25  

Чай, спирт, кокаин, махорка, патроны, портянки. Аршинов-Марин знакомит Махно с отговорившим оратором:

– Прошу любить и жаловать – Нестор Иванович Махно. Смертный приговор, бессрочная каторга, крестьянское происхождение, убежденный анархо-коммунист. А это – товарищ Волин, один из теоретиков современного анархизма, ссылки, эмиграция, личный друг самого Кропоткина.

– Петра Алексеевича? – спрашивает Махно испытующе. – А познакомить можете?

– А чего же нельзя, – улыбается Волин. – Вот что я вам скажу, коллега. Мы, анархисты, город терпим как неизбежное зло – вы знаете. Города неизбежно распадутся на содружества свободных ремесленников. Но сегодня здесь – правят кадеты с их реакционной идеей государства чиновников, которые неким загадочным образом должны выражать интересы всех классов. А им вторят эсеры, эти нам пока близки, но на деле еще вреднее – они борются с нами за крестьянство, и хотят этому крестьянству посадить на шею опять же свое государство как систему власти над людьми. Да. Так начинать надо не с города. Свободный селянин – вот основа анархии. Он самодостаточен. Он сам себя прокормит – только не мешайте…

– Вот и я говорю, – вставляет Махно.

– А уже от крестьянских свободных коммун все и будет строиться, как от фундамента. Хочешь хлебушка – езжай в деревню, договаривайся с хлеборобом, давай ему взамен инструмент, ситец, стройматериалы и так далее. И тогда нахлебников – не будет! Свободная жизнь сама отберет – кто нужен миру, а кто нет. Так что, Нестор Иванович, вам сам бог велел начинать строить новую жизнь прямо от своего порога. Вы откуда?

– Из Гуляй-Поля, – говорит Аршинов-Марин.

– Какое прекрасное название!

8.

Жаркий июльский день, густая демонстрация – шинели, бушлаты, куртки – прет и катится по Невскому. Поспешно сделанные плакаты и транспаранты над головами – все больше красные: «Вся власть советам!», «Долой министров-капиталистов!», «Мир без аннексий и контрибуций!».

В составе толпы – идет колонна анархистов, все больше черная и матросская, и лозунги всё белым по черному: «С угнетенными – против угнетателей!», «Анархисты – за тружеников против власти!», «Анархия – мать народного порядка!»

Махно подчеркнуто спокойно движется между Аршиновым-Мариным и красивым матросом, отрастившим себе длинные волосы. Матрос ловит взгляды барышень с тротуара, и Махно косится ревниво.

Трещит сверху пулеметная очередь. Крики на тротуарах! Бешеное и беспокойное движение в рассеивающейся колонне.

– Вон с того чердака! – матрос сдергивает винтовку и бежит.

– Погодь, – Махно выхватывает наган и бежит за ним.

Парадная закрыта. В арку, во двор, озираясь, дверь черного хода, лестница, наверх. Дверь на чердак и отрывистый стук пулемета за ней.

– Раз… два… три! – вдвоем они выбивают дверь и влетают в полутьму.
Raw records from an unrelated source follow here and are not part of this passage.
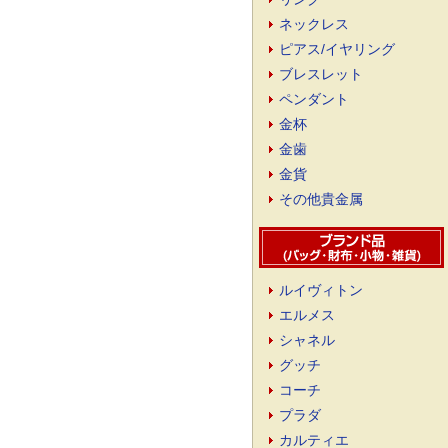
ネックレス
ピアス/イヤリング
ブレスレット
ペンダント
金杯
金歯
金貨
その他貴金属
ルイヴィトン
エルメス
シャネル
グッチ
コーチ
プラダ
カルティエ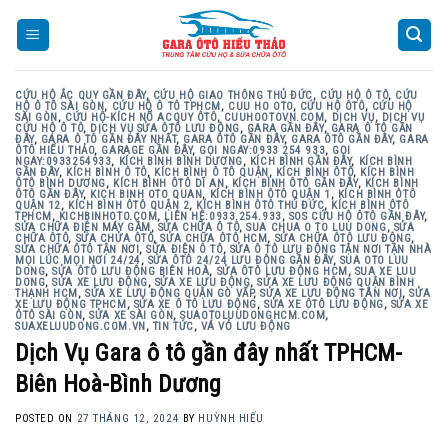
Skip
to
content
CỨU HỘ ẮC QUY GẦN ĐÂY
,
CỨU HỘ GIAO THÔNG THỦ ĐỨC
,
CỨU HỘ Ô TÔ
,
CỨU
HỘ Ô TÔ SÀI GÒN
,
CỨU HỘ Ô TÔ TPHCM
,
CUU HO OTO
,
CỨU HỘ ÔTÔ
,
CỨU HỘ
SÀI GÒN
,
CỨU HỘ-KÍCH NỔ ACQUY ÔTÔ
,
CUUHOOTOVN.COM
,
DỊCH VỤ
,
DỊCH VỤ
CỨU HỘ Ô TÔ
,
DỊCH VỤ SỬA ÔTÔ LƯU ĐỘNG
,
GARA GẦN ĐÂY
,
GARA Ô TÔ GẦN
ĐÂY
,
GARA Ô TÔ GẦN ĐÂY NHẤT
,
GARA ÔTÔ GẦN ĐÂY
,
GARA ÔTÔ GẦN ĐÂY
,
GARA
ÔTÔ HIẾU THẢO
,
GARAGE GẦN ĐÂY
,
GỌI NGAY:0933 254 933
,
GỌI
NGAY:0933254933
,
KÍCH BÌNH BÌNH DƯƠNG
,
KÍCH BÌNH GẦN ĐÂY
,
KÍCH BÌNH
GẦN ĐÂY
,
KÍCH BÌNH Ô TÔ
,
KÍCH BÌNH Ô TÔ QUẬN
,
KÍCH BÌNH ÔTÔ
,
KÍCH BÌNH
ÔTÔ BÌNH DƯƠNG
,
KÍCH BÌNH ÔTÔ DĨ AN
,
KÍCH BÌNH ÔTÔ GẦN ĐÂY
,
KÍCH BÌNH
ÔTÔ GẦN ĐÂY
,
KICH BINH OTO QUAN
,
KÍCH BÌNH ÔTÔ QUẬN 1
,
KÍCH BÌNH ÔTÔ
QUẬN 12
,
KÍCH BÌNH ÔTÔ QUẬN 2
,
KÍCH BÌNH ÔTÔ THỦ ĐỨC
,
KÍCH BÌNH ÔTÔ
TPHCM
,
KICHBINHOTO.COM
,
LIÊN HỆ:0933.254.933
,
SOS CỨU HỘ ÔTÔ GẦN ĐÂY
,
SỬA CHỮA ĐIỆN MÁY GẦM
,
SỬA CHỮA Ô TÔ
,
SUA CHUA O TO LUU DONG
,
SỬA
CHỮA ÔTÔ
,
SỬA CHỬA ÔTÔ
,
SỬA CHỮA ÔTÔ HCM
,
SỬA CHỮA ÔTÔ LƯU ĐỘNG
,
SỬA CHỮA ÔTÔ TẬN NƠI
,
SỬA ĐIỆN Ô TÔ
,
SỬA Ô TÔ LƯU ĐỘNG TẬN NƠI TẬN NHÀ
MỌI LÚC MỌI NƠI 24/24
,
SỬA ÔTÔ 24/24 LƯU ĐỘNG GẦN ĐÂY
,
SUA OTO LUU
DONG
,
SỬA ÔTÔ LƯU ĐỘNG BIÊN HOÀ
,
SỬA ÔTÔ LƯU ĐỘNG HCM
,
SUA XE LUU
DONG
,
SỬA XE LƯU ĐỘNG
,
SỬA XE LƯU ĐỘNG
,
SỬA XE LƯU ĐỘNG QUẬN BÌNH
THẠNH HCM
,
SỬA XE LƯU ĐỘNG QUẬN GÒ VẤP
,
SỬA XE LƯU ĐỘNG TÂN NƠI
,
SỬA
XE LƯU ĐỘNG TPHCM
,
SỬA XE Ô TÔ LƯU ĐỘNG
,
SỬA XE ÔTÔ LƯU ĐỘNG
,
SỬA XE
ÔTÔ SÀI GÒN
,
SỬA XE SÀI GÒN
,
SUAOTOLUUDONGHCM.COM
,
SUAXELUUDONG.COM.VN
,
TIN TỨC
,
VÁ VỎ LƯU ĐỘNG
Dịch Vụ Gara ô tô gần đây nhất TPHCM-
Biên Hoà-Bình Dương
POSTED ON
27 THÁNG 12, 2024
BY
HUỲNH HIẾU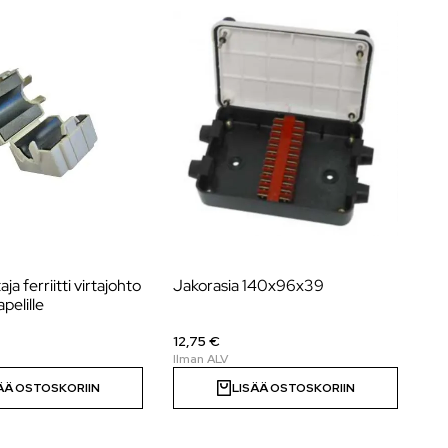
ja ferriitti virtajohto
Jakorasia 140x96x39
Ja
elille
12,75 €
16
ÄÄ OSTOSKORIIN
LISÄÄ OSTOSKORIIN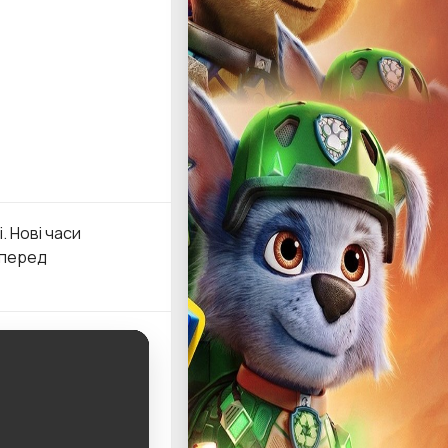
. Нові часи
 перед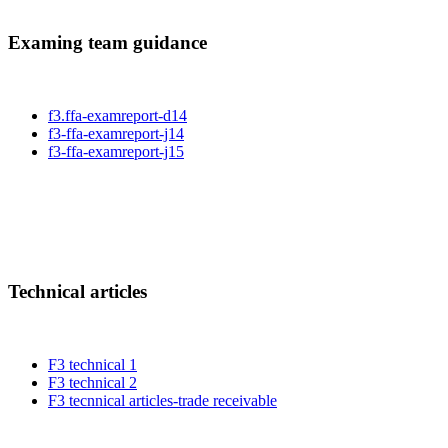
Examing team guidance
f3.ffa-examreport-d14
f3-ffa-examreport-j14
f3-ffa-examreport-j15
Technical articles
F3 technical 1
F3 technical 2
F3 tecnnical articles-trade receivable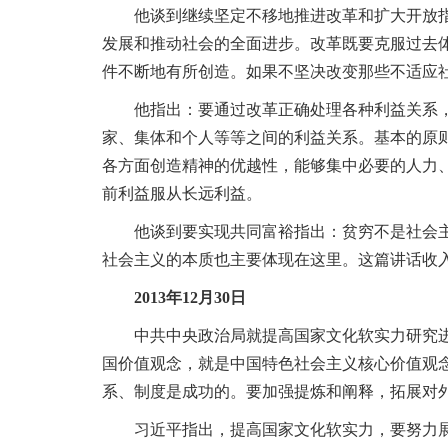
他谈到继续坚定不移地推进改革和扩大开放指出
发展和推动社会的全面进步。改革既要克服过去
件不断地有所创造。如果不坚决改变那些不适应
他指出：要通过改革正确处理各种利益关系，比
家、集体和个人等等之间的利益关系。基本的原
各方面创造精神的优越性，能够集中必要的人力
前利益服从长远利益。
他谈到要实现共同富裕指出：贫穷不是社会主义
社会主义的本质也主要体现在这里。这篇讲话收
2013年12月30日
中共中央政治局就提高国家文化软实力研究进行
国价值观念，就是中国特色社会主义核心价值观
系、制度是成功的。要加强提炼和阐释，拓展对
习近平指出，提高国家文化软实力，要努力展示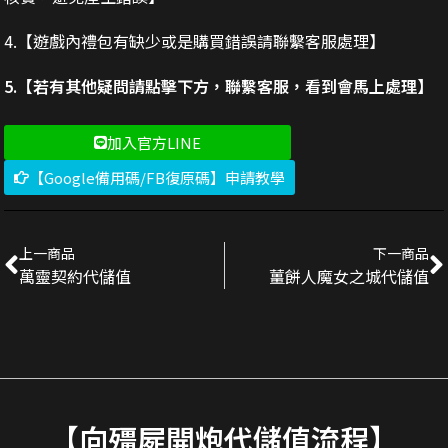
4.【遊戲內禮包有缺少或是購買錯誤請聯繫客服處理】
5.【若有其他疑問請點擊下方，聯繫客服，看到會馬上處理】
加入官方LINE
【Google備用碼/FB復原碼】申請教學
上一商品
下一商品
萬靈契約代儲值
薑餅人魔女之城代儲值
【向殭屍開炮代儲值流程】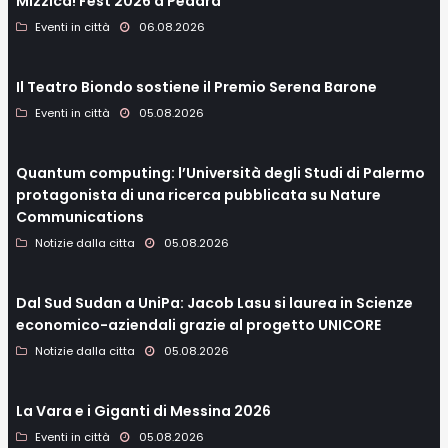
Mizzica! Fest 2026 a Pedara
Eventi in città
06.08.2026
Il Teatro Biondo sostiene il Premio Serena Barone
Eventi in città
05.08.2026
Quantum computing: l’Università degli Studi di Palermo
protagonista di una ricerca pubblicata su Nature
Communications
Notizie dalla citta
05.08.2026
Dal Sud Sudan a UniPa: Jacob Lasu si laurea in Scienze
economico-aziendali grazie al progetto UNICORE
Notizie dalla citta
05.08.2026
La Vara e i Giganti di Messina 2026
Eventi in città
05.08.2026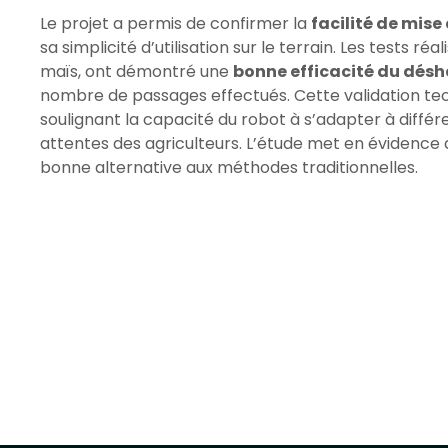
Le projet a permis de confirmer la
facilité de mise
sa simplicité d’utilisation sur le terrain. Les tests r
maïs, ont démontré une
bonne efficacité du dés
nombre de passages effectués. Cette validation tech
soulignant la capacité du robot à s’adapter à diffé
attentes des agriculteurs. L’étude met en évidence 
bonne alternative aux méthodes traditionnelles.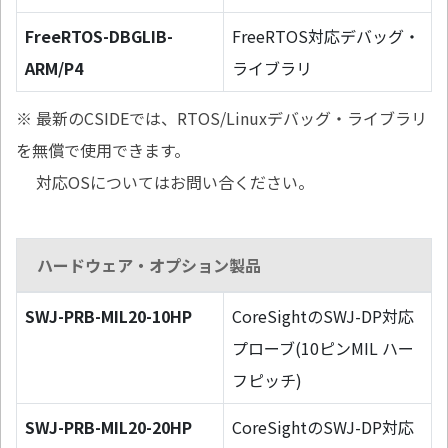
FreeRTOS-DBGLIB-
FreeRTOS対応デバッグ・
ARM/P4
ライブラリ
※ 最新のCSIDEでは、RTOS/Linuxデバッグ・ライブラリ
を無償で使用できます。
対応OSについてはお問い合ください。
ハードウェア・オプション製品
SWJ-PRB-MIL20-10HP
CoreSightのSWJ-DP対応
プローブ(10ピンMIL ハー
フピッチ)
SWJ-PRB-MIL20-20HP
CoreSightのSWJ-DP対応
Два офицера лежат за пулеметом, поворачивают головы.

Бац-бац! – дважды хлопает наган Махно, и одна голова падает. Второго пристреливает матрос.

– А ты ничего, – говорит матрос.

– Это ты ничего, – лениво отвечает Махно.

– О! Гордый. Это мы любим. Перекурим, что ли?

Внизу курят, раскинувшись на лавочке, через плечо матроса перекинута набитая лента от пулемета.

– Федор Щусь, – представляется матрос. На ленте бескозырки блестит: «Гавриилъ».

– Нестор Махно.

– Ты сейчас куда?

– Домой.

– А где встал?

– В Гуляй-Поле.

– Это где ж тако хорошее поле?

– А в Новороссии.

– И что там?

– Вольную анархическую республику хлеборобов организовать будем. Заглядывай, если что, флотский.

– А что. Здесь порядок наведем… на Черном море братве поможем. А там и заглянуть можно.

Глава седьмая

ВРЕМЯ СЧАСТЛИВЫХ НАДЕЖД

1.

В хате Махно мать и четверо ее сыновей сидят за столом. Время от времени заглядывают соседа и знакомые: поздравляют с возвращением младшего с каторги, выпивают и закусывают.

Делается тесно, потом начинает пустеть.

– За Емельяна, – говорит Махно и встает, и встают все, и выпивают не чокаясь.

Увеличенная местным фотографом карточка Емельяна на стенке в красном углу, в фуражке с кокардой и унтерских погонах он на той карточке, и георгиевский крестик слева на груди, и углы усов подкручены браво. На германской погиб Емельян, в пятнадцатом году, в Мазурских болотах.